The general rule as to an implied warranty in the sale of goods is that, unless the vendor is the producer or manufacturer of the articles, there is no implied warranty against latent defects, even if the vendor knows the purposes for which the goods are bought. (Bartlett v. Hoppock, 34 N. Y. 118; Dounce v. Dow, 64 id. 411; American Forcite Powder Mfg. Co. v. Brady, 4 App. Div. 95; Cafre v. Lockwood, 22 id. 11; Reynolds v. Mayor, Lane & Co., 39 id. 218; Carleton v. Lombard, Ayres & Go., 149 N. Y. 137.) There are several authorities in this State relative to the question of an implied warranty in the sale of seeds, but all of these, so far as an implied warranty as to the quality of the seeds was declared, *464relate to cases where the sale of the seeds was made by the growers thereof, and not by middlemen in the ordinary course of business. (White v. Miller, 71 N. Y. 118; Landreth v. Wyckoff, 67 App. Div. 145; Prentice v. Fargo, 53 id. 608.)
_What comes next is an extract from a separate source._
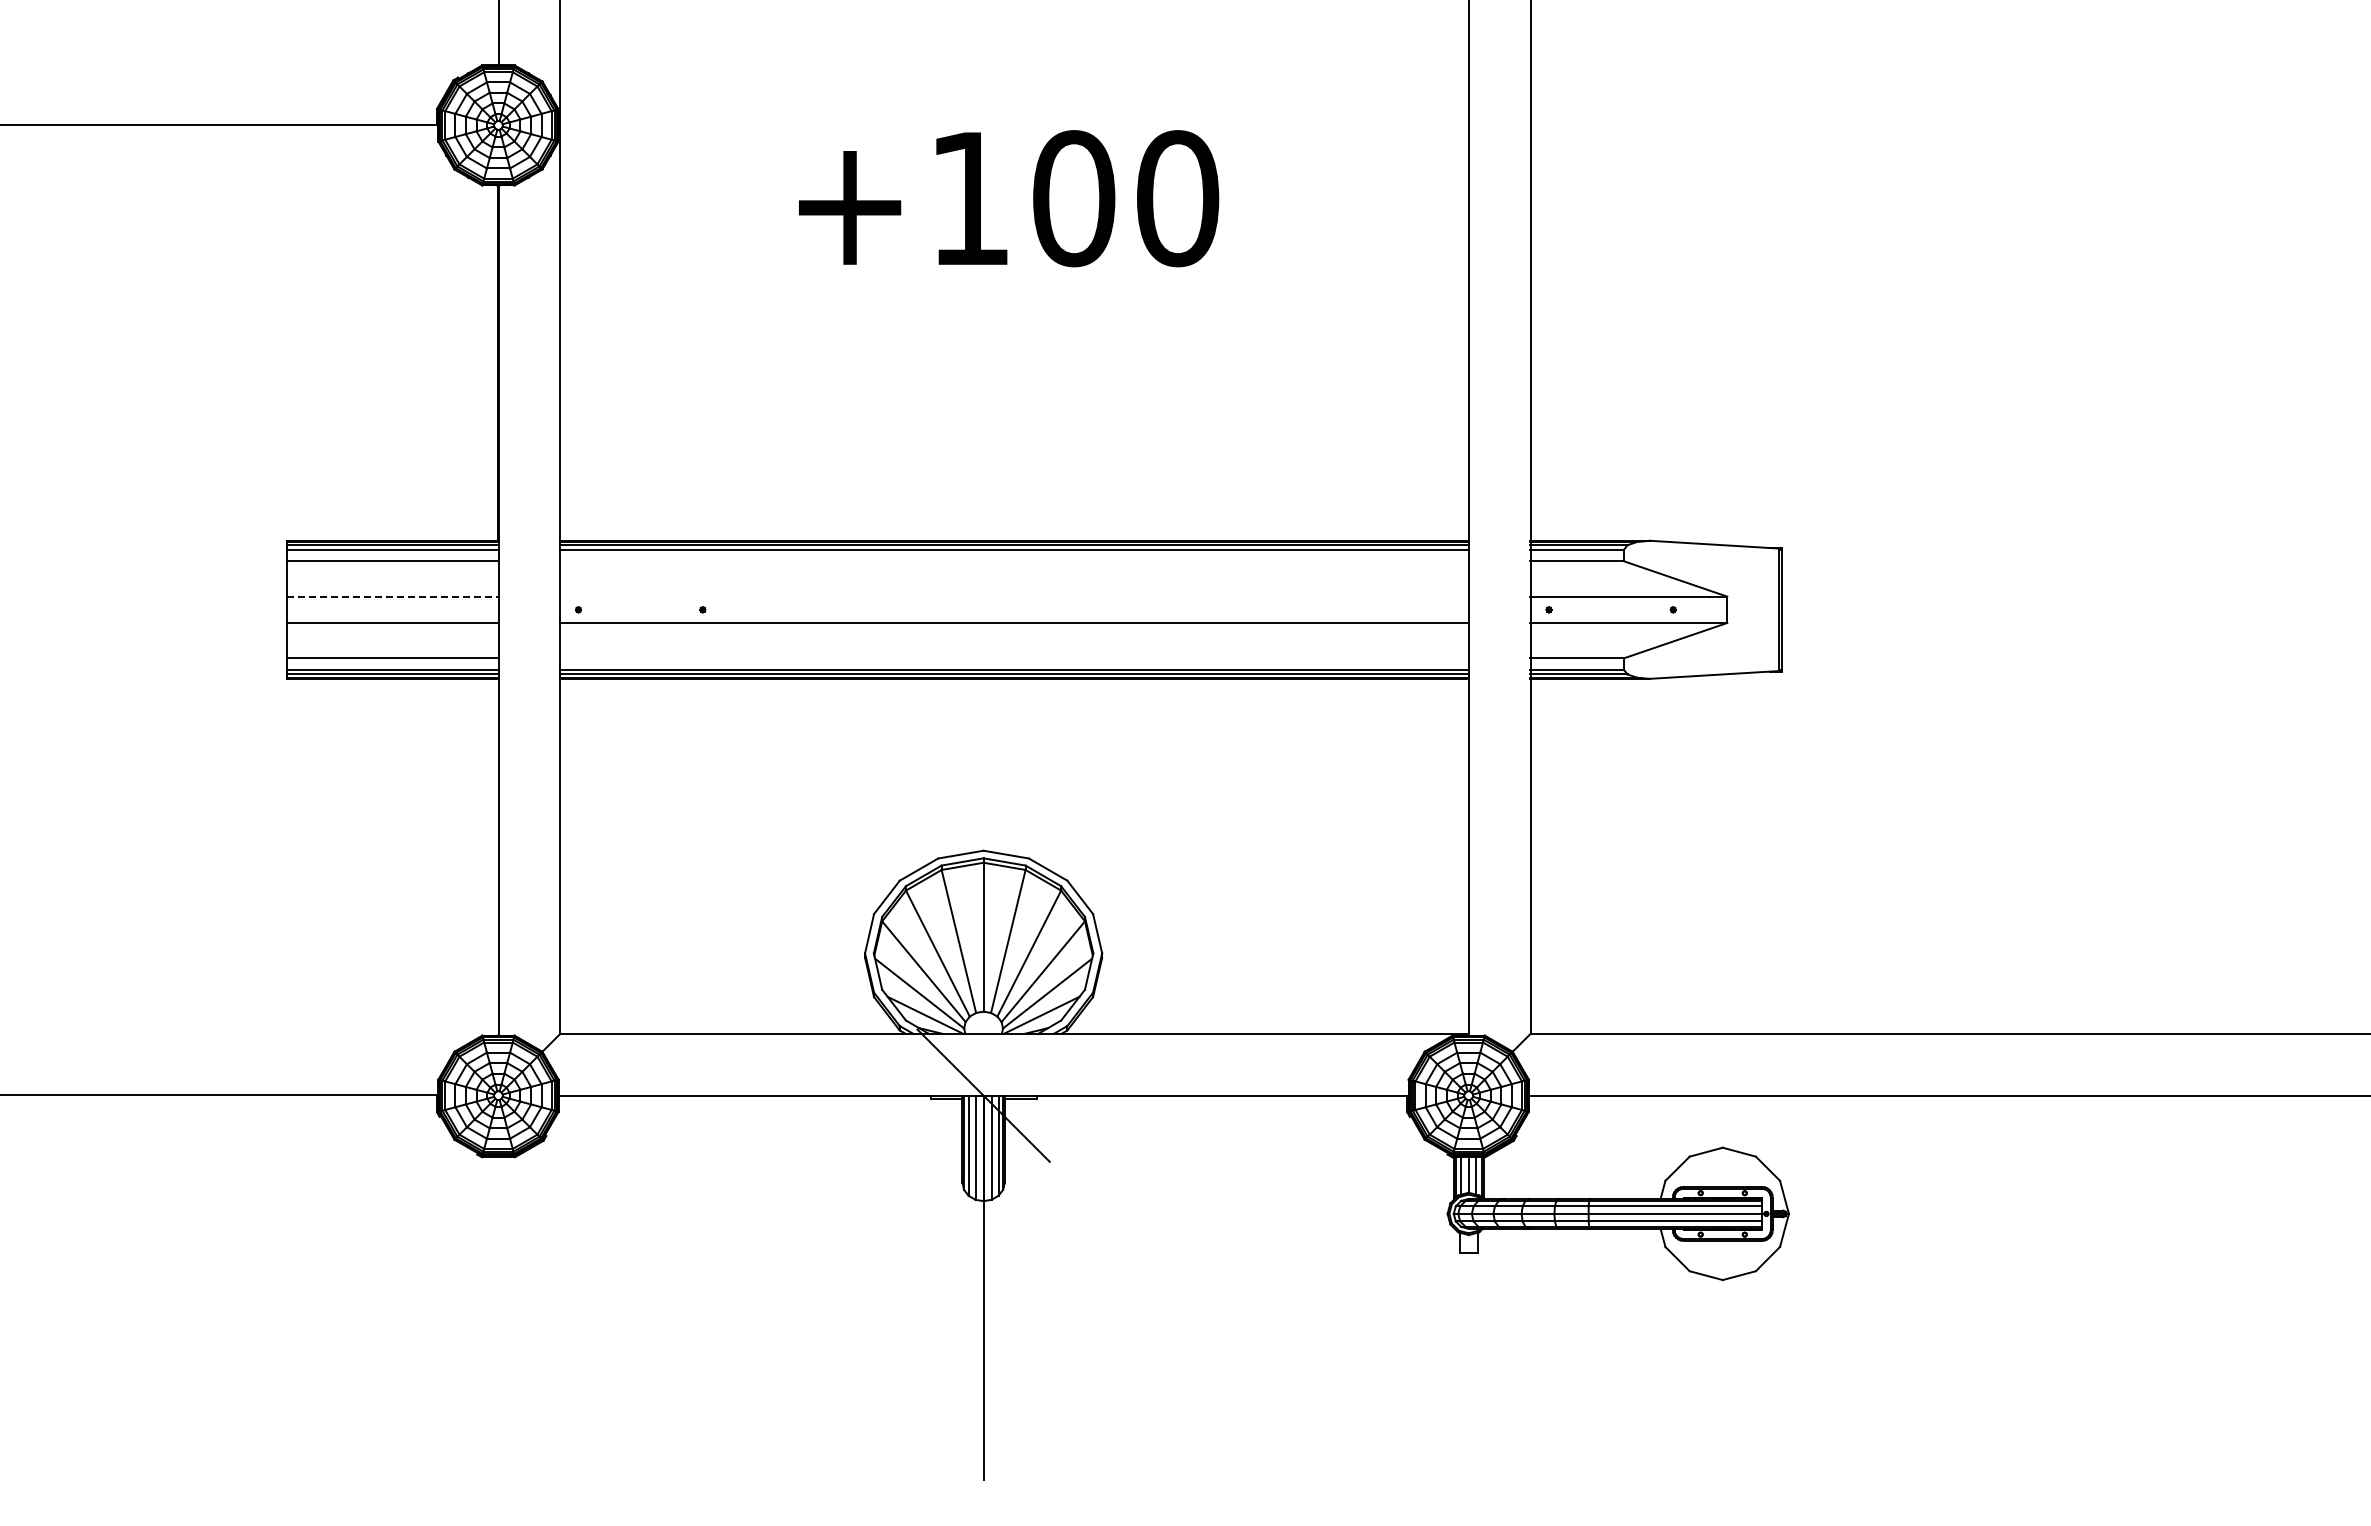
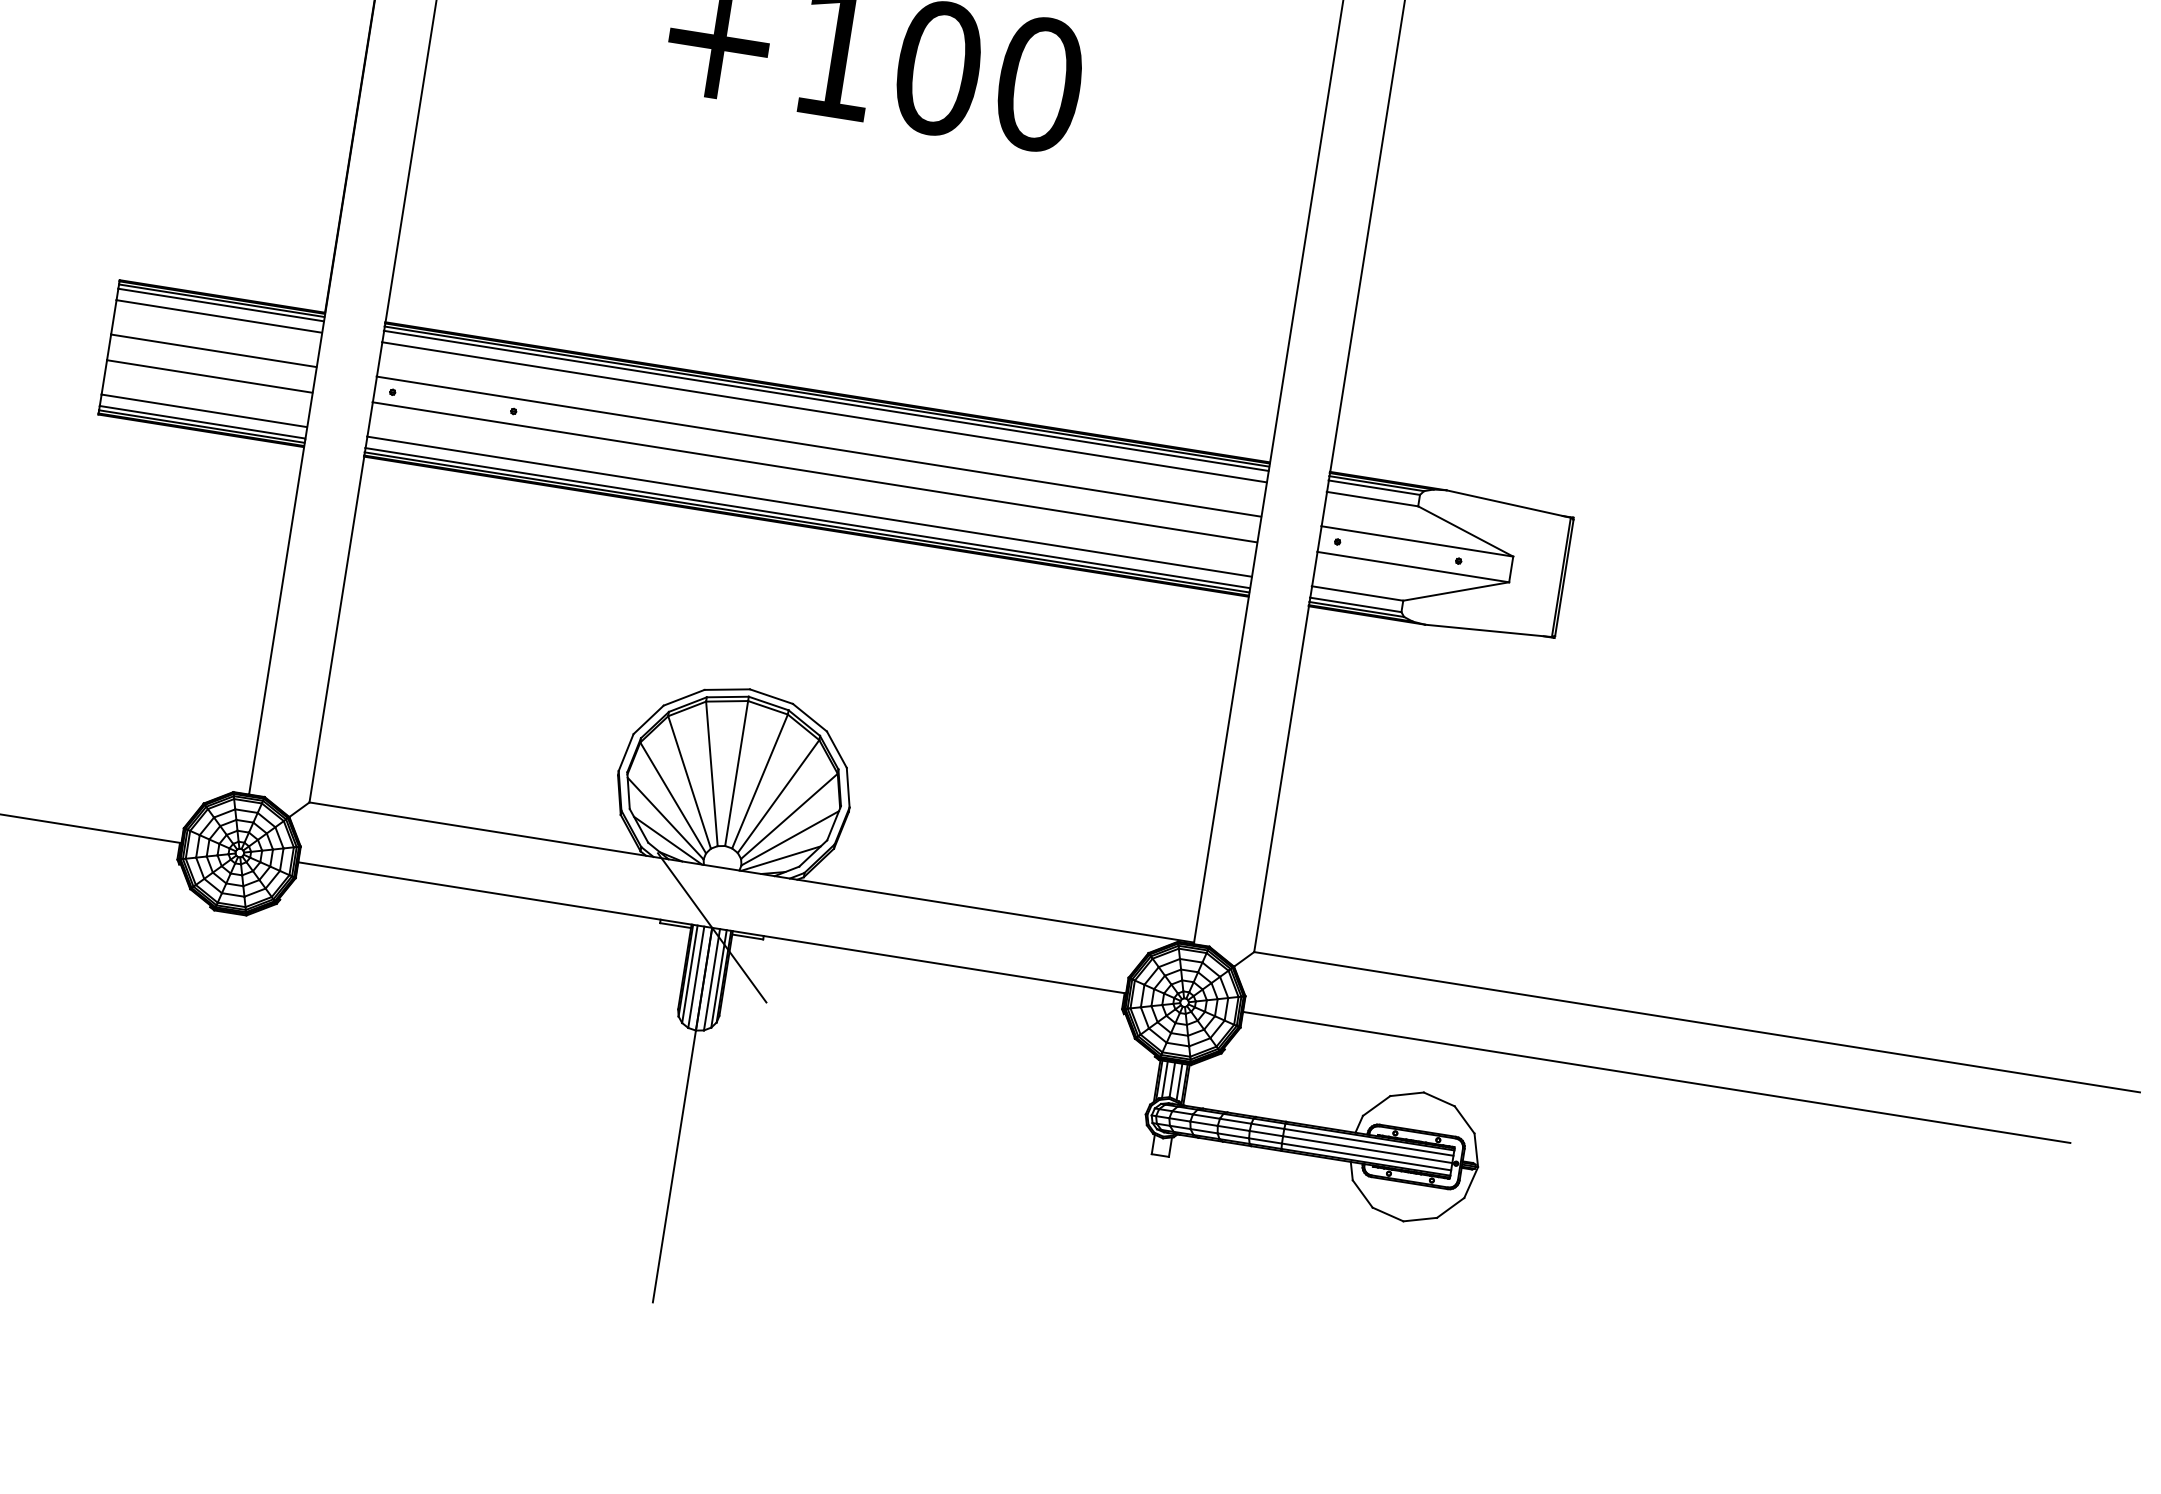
line: (1013, 561) -> (823, 412), added
line: (393, 596) -> (214, 350), dashed -> solid
line: (1013, 596) -> (818, 446), added
line: (1013, 658) -> (808, 506), added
There is, of course, an implied warranty on the part of every seller, whether manufacturer or not, to the extent that the article sold is identical with the article bought, as was held in Hawkins v. Pemberton (51 N. Y. 198), where one who sold an article as “ blue vitriol,” which was in fact not “blue vitriol” but a substance known as “ saltzburger ” or mixed vitriol, and which contained but a small portion of blue vitriol, was held liable on a breach of implied warranty as to identity, but not as to quality. In Allan v. Lake (18 A. & E. [N. S.] 560) one who had sold turnip seed as “ Skirving’s Swedes ” was held for a breach of an implied warranty on proof that the seed sold was not “ Skirving’s Swedes.” A similar case is that of Van Wyck v. Allen (69 N. Y. 61), where one who had sold cabbage seed as “Van Wycklin’s flat Dutch, raised at New Lots, Long Island,” was held liable for a breach of implied warranty on proof that the seed delivered was not “ Van Wycklin’s flat Dutch,” which was a well-known and specially valuable brand of cabbage seed; but here again the breach was as to an implied warranty of identity between the thing sold and delivered and the thing bought. The most recent authority on this point is Depew v. Peck Hardware Co. (121 App. Div. 28). There. a farmer bought seed as pure alfalfa seed. After it was planted, it turned out that the seed was "mostly trefoil and dodder, both useless weeds, with but a very small mixture of alfalfa. The seller was held liable for breach of an implied contract because the seed was not alfalfa, even impure alfalfa, although there was a small proportion of the latter present. The court, however, was careful to point out that, “ If the alfalfa seed had been defective, not up to the standard in quality, there would have been no implied warranty.” There the seller was not the producer of the seeds, but a mere middleman. Now, in the case at bar the defendant was a middleman; it did not raise the oats, nor was it in the business of selling seeds for planting purposes. It had no knowledge, actual or constructive, of any latent defects in the oats in question. It did deliver *465oats of the general description of seed oats,” and if there was any defect in them it was in their quality of germinating power, and not as to their identity as fancy Clip’t seed oats.”

The judgment and order should be reversed and a new trial granted, costs to abide the event.

Jenks, P. J., Thomas, Stapleton and Putnam, JJ., concurred.

Judgment and order reversed and new trial granted, costs to abide the event.